Creating an installer for a Single File Generator - Part 2

Monday, Jun 8, 2009 3 minute read Tags: Visual Studio LINQ to Umbraco
Hey, thanks for the interest in this post, but just letting you know that it is over 3 years old, so the content in here may not be accurate.

This post will be looking at another problem I had to overcome with creating the SFG for LINQ to Umbraco, this time I'll look at how to do an installer while using wild-card version numbering.

I'm a big fan of wild-card versioning of assembliies, and if you're not familiar with what I'm taking about I'm referring to when you make the assembly version number end in a * within the AssemblyInfo.cs file, eg:

[assembly: AssemblyVersion("0.0.1.*")]

So what's the point of this? Well I find it useful when you're doing development and releases to know exactly where you're at. There's nothing worse than going to update an environment, but then you find out that the same version is already there. Was it because the developer hadn't incremented the version number, or did I miss the deployment?

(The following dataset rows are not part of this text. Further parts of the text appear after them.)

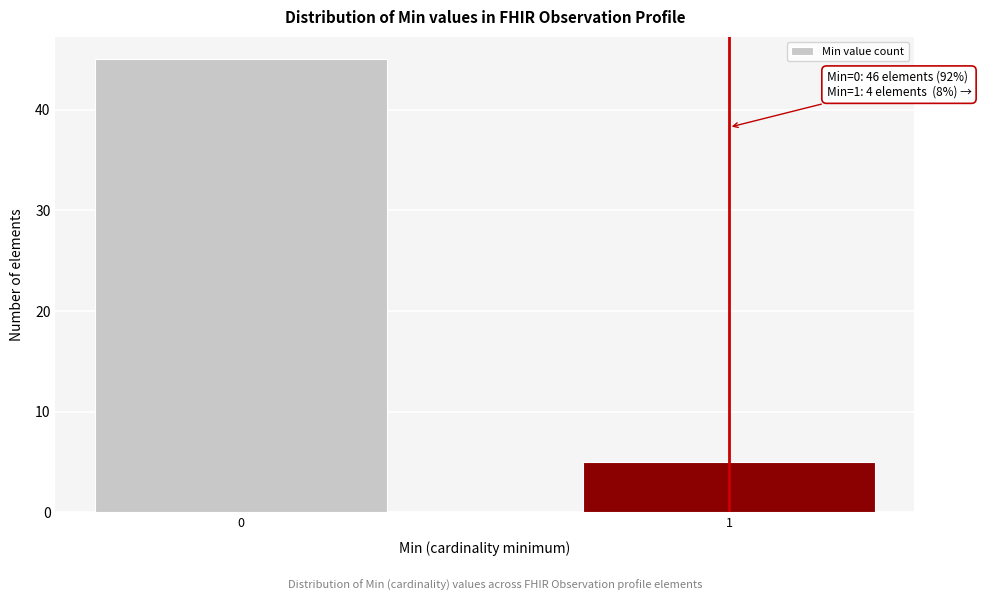

Reading left to right, extract all data points from this chart.

45	5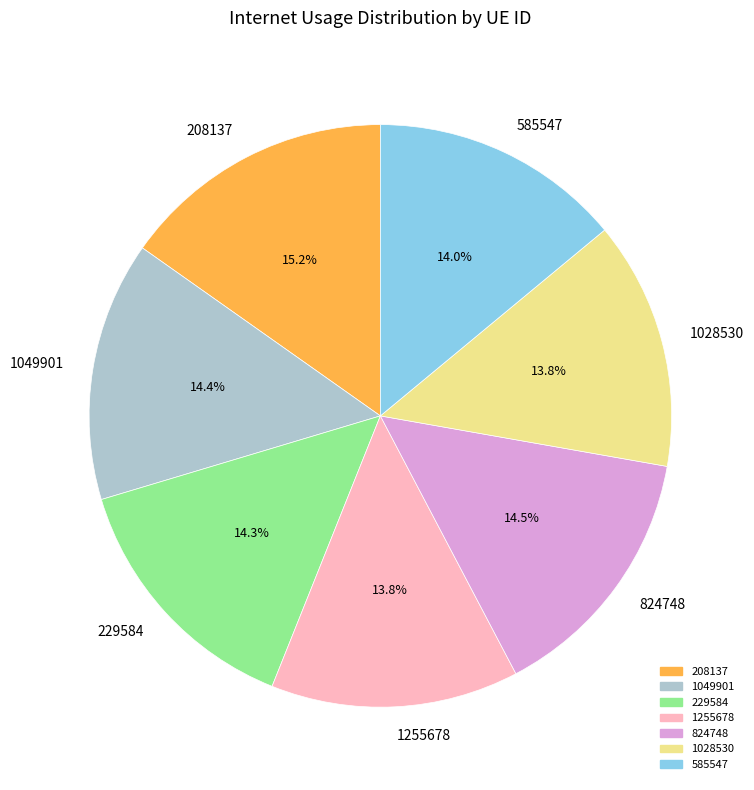

Between 1049901 and 1255678, which is larger?

1049901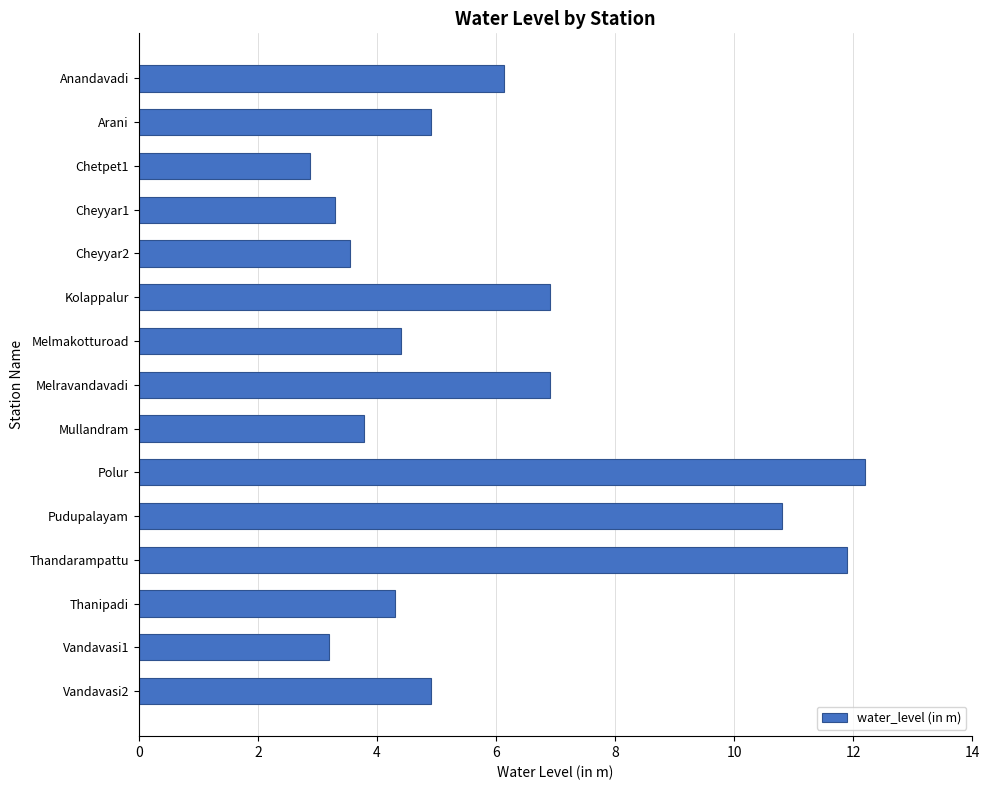

What is the difference between the second highest and second lowest values?

8.7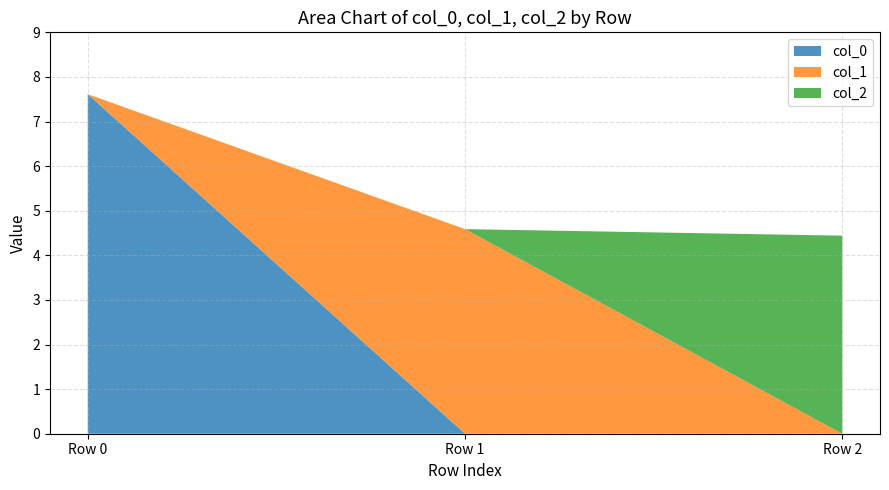

Reading left to right, transcribe all the data shown in this chart.

col_0: Row 0=7.6	Row 1=0.0	Row 2=0.0
col_1: Row 0=0.0	Row 1=4.6	Row 2=0.0
col_2: Row 0=0.0	Row 1=0.0	Row 2=4.4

By using wild-card versioning the numbers for the * are generated by the compiler on the fly. I'm not 100% sure how it can it is generated, I got a little bit of information from a developer on the VS core team stating:

When versioning as #.#.x.y x is generated as the number of days since some time in 2000 (which you can work out fairly easily) and y is the number of seconds since midnight on the date divided by 2.

Pretty sweet but it means that knowing the version number before compile time is next to impossible. This makes a real problem when doing the CLSID registry key which I talked about in Part 1 of this series.

So how do we get around this? Well the obvious way is to make a fixed version number, but as I stated I don't like doing that, particularly when I'm doing the development, I'm really wanting to know what version of the generator is running vs what version I last compiled.
Well, how do we get around it?

Introducing System.Configuration.Install.Installer (System.Configuration.Install)

We need to make a class which inherits from the Installer class. This will allow us to run custom .NET code during the installer which we can do what we want, like say, edit the registry.

There are two methods which should be overriden, Install and Uninstall. If we're modifying the registry we need to write our own custom code to undo those changes. No one likes it when software doesn't clean up after itself.

Because we're going to need to know the version of the assembly the best place to add this is within the same assembly as the SFG itself.

Registry editing 101

There's lots of good tutorials on editing the registry with .NET so I'll just cover the basics. First off you need to create the generator key within the CLSID key:

RegistryKey genKey = Registry.LocalMachine.CreateSubKey(@"Software\Microsoft\VisualStudio\9.0\CLSID\{52B316AA-1997-4c81-9969-95404C09EEB4}");

 Next we need to create the values for the registry key via genKey.SetValue(name, data). So it will look like this:

genKey.SetValue("Assembly", Assembly.GetExecutingAssembly().FullName);
genKey.SetValue("Class", "Umbraco.Linq.DTMetal.CodeBuilder.LINQtoUmbracoGenerator");
genKey.SetValue("InprocServer32", Path.Combine(Environment.GetEnvironmentVariable("SystemRoot"), @"system32\mscoree.dll"));
genKey.SetValue("ThreadingModel", "Both");
genKey.Close();

Since we need to get the full name of the assembly, including version number (which we don't know!) we can just use reflection against the current assembly. And also we don't have the Installer environment variables so we need to map the path ourselves. And once done close off the registry.

Wrapping It Up

To finish it up we need to add an attribute to our custom installer class:

[RunInstaller(true)]

And then edit the Custom Actions section of the Windows Installer project and specify that the output of the SFG assembly will be used in both the Install and Uninstall steps.

Conclusion

So this is how you go about doing a SFG with wild-card assembly versioning and setting the registry up correctly.